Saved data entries
= = = =
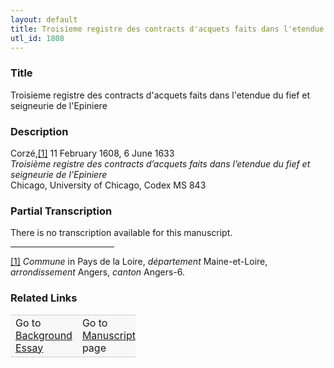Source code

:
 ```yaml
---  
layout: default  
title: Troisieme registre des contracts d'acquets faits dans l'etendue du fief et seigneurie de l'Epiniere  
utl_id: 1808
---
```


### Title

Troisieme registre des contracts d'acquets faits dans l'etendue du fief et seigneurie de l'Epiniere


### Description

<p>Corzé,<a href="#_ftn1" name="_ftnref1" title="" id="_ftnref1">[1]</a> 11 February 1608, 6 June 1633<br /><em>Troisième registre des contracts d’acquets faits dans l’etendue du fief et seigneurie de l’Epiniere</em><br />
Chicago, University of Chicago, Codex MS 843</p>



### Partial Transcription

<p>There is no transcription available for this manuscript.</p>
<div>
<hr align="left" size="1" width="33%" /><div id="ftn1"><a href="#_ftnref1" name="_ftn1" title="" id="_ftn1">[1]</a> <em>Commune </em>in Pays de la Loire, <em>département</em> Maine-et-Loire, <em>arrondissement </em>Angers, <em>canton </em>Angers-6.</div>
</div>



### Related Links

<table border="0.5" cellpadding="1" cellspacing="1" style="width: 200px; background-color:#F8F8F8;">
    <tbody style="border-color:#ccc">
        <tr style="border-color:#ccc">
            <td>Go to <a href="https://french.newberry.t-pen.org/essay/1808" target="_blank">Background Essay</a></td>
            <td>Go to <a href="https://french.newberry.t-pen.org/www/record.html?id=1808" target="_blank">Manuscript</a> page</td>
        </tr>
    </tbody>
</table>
= = = =
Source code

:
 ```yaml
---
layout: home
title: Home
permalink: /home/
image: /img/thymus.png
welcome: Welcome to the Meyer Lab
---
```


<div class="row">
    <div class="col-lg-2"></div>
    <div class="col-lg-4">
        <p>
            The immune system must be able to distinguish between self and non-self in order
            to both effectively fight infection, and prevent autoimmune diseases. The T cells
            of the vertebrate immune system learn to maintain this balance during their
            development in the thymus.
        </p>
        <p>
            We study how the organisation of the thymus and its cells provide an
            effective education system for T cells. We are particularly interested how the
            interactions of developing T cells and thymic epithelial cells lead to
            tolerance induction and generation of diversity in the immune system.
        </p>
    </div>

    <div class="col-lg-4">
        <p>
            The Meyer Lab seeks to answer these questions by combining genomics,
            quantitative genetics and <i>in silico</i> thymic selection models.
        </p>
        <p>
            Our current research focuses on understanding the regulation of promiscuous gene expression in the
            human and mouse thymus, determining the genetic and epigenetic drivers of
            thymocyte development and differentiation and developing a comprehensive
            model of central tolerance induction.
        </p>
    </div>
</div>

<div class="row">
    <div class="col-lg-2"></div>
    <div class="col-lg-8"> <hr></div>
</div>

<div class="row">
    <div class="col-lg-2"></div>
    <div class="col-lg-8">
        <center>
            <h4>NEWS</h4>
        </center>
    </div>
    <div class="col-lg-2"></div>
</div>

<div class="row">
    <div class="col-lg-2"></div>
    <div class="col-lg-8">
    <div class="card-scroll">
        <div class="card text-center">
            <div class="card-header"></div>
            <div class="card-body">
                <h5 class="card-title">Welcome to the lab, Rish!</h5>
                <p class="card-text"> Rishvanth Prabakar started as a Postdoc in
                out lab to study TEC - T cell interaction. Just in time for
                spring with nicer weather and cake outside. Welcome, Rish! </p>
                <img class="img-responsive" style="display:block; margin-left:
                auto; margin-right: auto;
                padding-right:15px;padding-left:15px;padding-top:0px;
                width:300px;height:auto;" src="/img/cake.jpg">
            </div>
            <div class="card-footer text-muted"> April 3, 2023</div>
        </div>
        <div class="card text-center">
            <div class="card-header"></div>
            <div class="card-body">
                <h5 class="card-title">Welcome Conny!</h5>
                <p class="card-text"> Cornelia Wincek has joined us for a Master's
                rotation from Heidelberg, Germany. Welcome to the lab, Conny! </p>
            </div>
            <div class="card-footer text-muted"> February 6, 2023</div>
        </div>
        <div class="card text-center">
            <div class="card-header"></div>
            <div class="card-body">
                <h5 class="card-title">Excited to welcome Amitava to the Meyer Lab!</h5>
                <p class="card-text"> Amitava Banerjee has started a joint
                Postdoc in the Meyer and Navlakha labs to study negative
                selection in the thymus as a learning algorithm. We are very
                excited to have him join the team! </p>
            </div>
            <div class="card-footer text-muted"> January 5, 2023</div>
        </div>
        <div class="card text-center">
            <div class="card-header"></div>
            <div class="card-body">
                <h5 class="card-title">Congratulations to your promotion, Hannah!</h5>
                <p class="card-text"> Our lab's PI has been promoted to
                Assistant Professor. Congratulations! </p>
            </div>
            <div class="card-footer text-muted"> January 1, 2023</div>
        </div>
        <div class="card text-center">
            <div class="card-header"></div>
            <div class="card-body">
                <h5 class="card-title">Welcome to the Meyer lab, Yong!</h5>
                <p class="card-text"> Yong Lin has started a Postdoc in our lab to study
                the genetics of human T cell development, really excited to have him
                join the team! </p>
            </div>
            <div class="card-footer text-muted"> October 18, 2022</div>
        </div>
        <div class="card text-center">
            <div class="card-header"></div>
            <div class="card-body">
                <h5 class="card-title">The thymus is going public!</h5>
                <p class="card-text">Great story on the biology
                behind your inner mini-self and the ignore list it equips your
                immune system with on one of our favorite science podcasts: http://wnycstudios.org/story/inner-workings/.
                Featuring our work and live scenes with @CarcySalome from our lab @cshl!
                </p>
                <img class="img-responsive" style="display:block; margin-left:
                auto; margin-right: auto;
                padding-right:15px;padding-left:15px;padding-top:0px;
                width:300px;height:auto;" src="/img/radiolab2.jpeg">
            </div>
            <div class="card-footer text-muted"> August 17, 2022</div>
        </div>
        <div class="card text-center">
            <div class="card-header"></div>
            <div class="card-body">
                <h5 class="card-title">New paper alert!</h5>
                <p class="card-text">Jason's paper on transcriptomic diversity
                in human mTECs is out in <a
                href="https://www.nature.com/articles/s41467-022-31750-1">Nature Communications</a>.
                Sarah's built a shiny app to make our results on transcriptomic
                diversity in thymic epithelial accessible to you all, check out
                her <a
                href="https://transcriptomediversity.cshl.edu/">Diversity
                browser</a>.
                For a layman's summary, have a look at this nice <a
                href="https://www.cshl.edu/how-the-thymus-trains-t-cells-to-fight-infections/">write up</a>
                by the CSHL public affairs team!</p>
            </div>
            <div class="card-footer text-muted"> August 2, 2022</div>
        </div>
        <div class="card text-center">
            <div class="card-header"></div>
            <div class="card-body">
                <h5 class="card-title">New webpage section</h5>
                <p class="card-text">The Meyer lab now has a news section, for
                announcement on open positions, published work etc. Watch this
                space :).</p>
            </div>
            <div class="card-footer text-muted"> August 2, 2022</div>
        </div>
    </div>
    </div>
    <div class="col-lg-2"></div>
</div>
= = = =
Try it:
In the entries above, restate word for word the lines between the one holding "is going public!</h5>" and the one holding "behind your inner", inclusive, and nothing besides.

Solution:
                <h5 class="card-title">The thymus is going public!</h5>
                <p class="card-text">Great story on the biology
                behind your inner mini-self and the ignore list it equips your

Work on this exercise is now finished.